3/12 Resilience perspectives on pandemics

We can think about the current unfolding epidemic as a case at scale of the general systems issues we have been thinking/writing… about for more than a decade. We are part of a multi-national scale natural laboratory on managing a spreading disruption relative to saturating critical points in the response system. 

Looking at this analysis from March 10 (attempt at visual analytics of the situation in progress):


The US looks like it will be the contrast  for smaller nations that have kept a lid on the epidemic, especially since we are not testing at scale.  We will see how much social distancing alone reduce can peaks in hospital/ICU load/overload.

And this is not an episode to be handled and then be done with — but rather a process as a novel virus becomes endemic around the world with a time course of fluctuations, change (the virus itself) and responses as it becomes a part of the diseases of the world.

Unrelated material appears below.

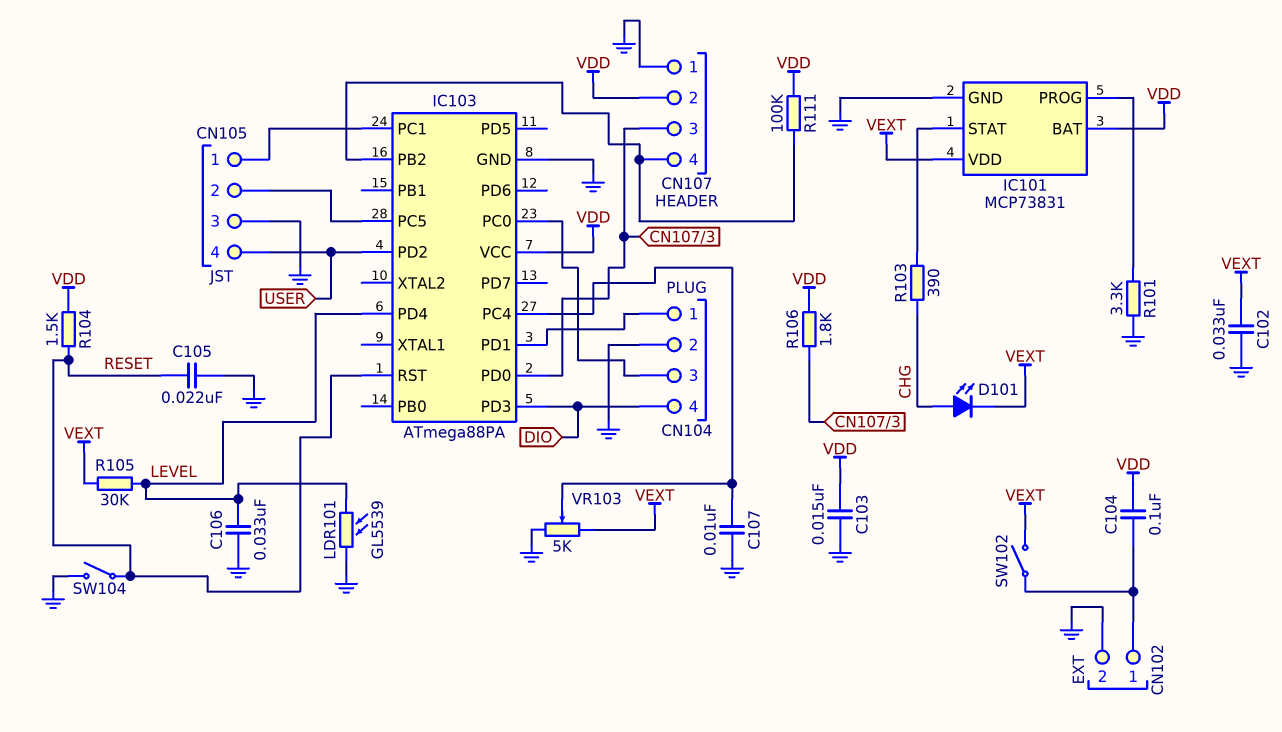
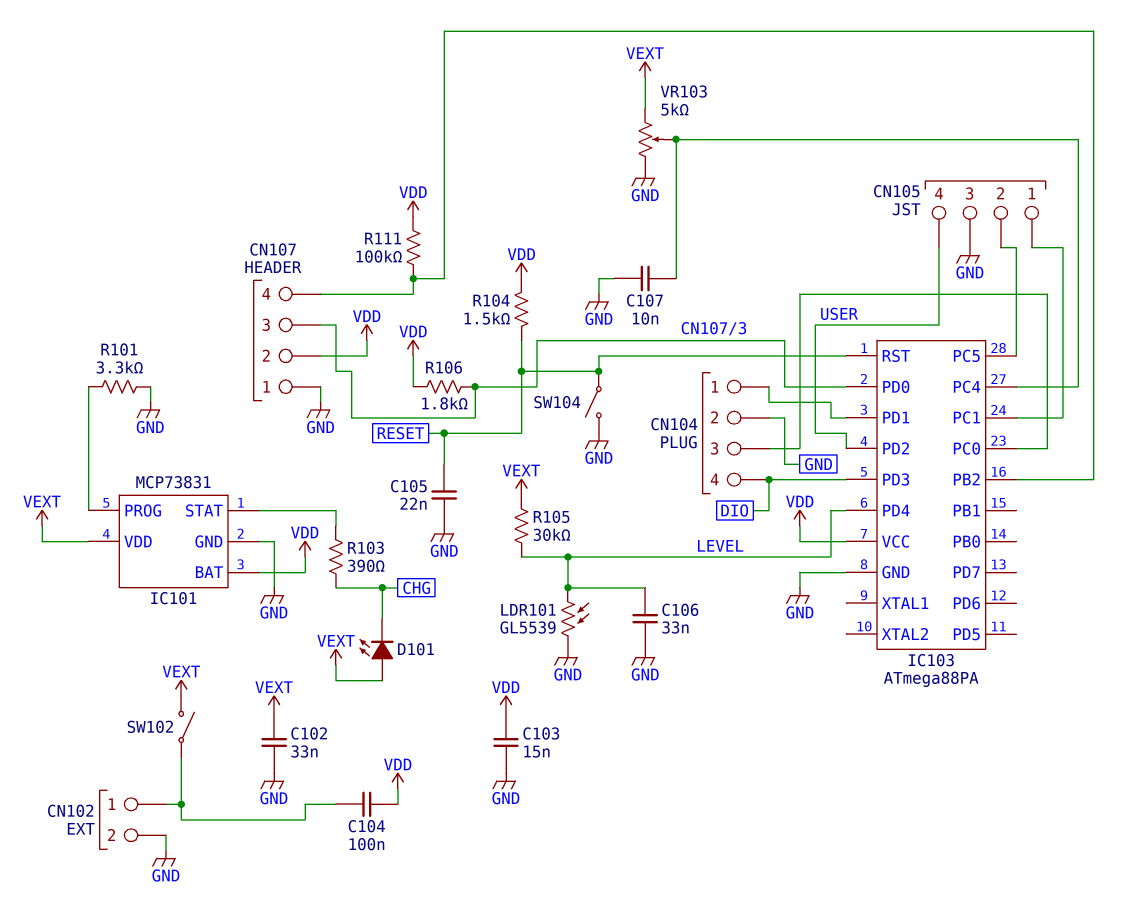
D101: LED (A CHG, K VEXT) -> LED (A VEXT, K CHG)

The anticipation paradox is quite evident as COVID-19 outbreaks start to roll across the world, that is, effective counters require action in advance of the direct experience of the tangible consequences of harm but the ability to engage/mobilize/generate the needed response mechanisms can be limited without tangible harm (US’s inability to get large scale testing going).  The delays (slow and stale) only serve to make later responses more disruptive and less effective.  Anticipation requires acting that that builds future responsiveness without waiting for definitive information.  The current situation highlights that the drivers of how the outbreak unfolds is the risk of saturating and actual saturation of critical points in the response system what are the critical points which will saturate and how does this effect ability to manage impact and reduce consequences.  Politically paralyzed environments are particular vulnerable to falling behind the pace of the outbreak.